Exercise inputs:
########################################

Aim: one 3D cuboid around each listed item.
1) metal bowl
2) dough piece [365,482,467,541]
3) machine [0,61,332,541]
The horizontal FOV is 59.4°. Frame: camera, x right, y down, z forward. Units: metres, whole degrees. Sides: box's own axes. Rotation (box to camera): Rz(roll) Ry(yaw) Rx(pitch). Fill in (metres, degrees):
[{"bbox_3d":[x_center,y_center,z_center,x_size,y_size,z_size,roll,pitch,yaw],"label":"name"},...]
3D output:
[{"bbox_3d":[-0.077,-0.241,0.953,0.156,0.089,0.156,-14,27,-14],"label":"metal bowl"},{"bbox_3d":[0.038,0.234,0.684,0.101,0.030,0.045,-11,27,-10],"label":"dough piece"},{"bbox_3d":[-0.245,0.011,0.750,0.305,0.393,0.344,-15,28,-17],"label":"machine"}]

########################################

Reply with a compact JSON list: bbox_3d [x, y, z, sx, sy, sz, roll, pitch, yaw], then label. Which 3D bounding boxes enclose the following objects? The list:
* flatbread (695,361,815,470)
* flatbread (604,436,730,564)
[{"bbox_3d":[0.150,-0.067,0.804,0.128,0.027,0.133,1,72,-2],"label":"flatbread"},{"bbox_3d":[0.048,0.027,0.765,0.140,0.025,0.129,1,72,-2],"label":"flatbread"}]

########################################

Problem requirements:
Set down exactly the lines of the data above, beginning with the line that has "Aim: one 3D cuboid around each listed item." and ending with the line that has "3) machine [0,61,332,541]", and no others.

Task response:
Aim: one 3D cuboid around each listed item.
1) metal bowl
2) dough piece [365,482,467,541]
3) machine [0,61,332,541]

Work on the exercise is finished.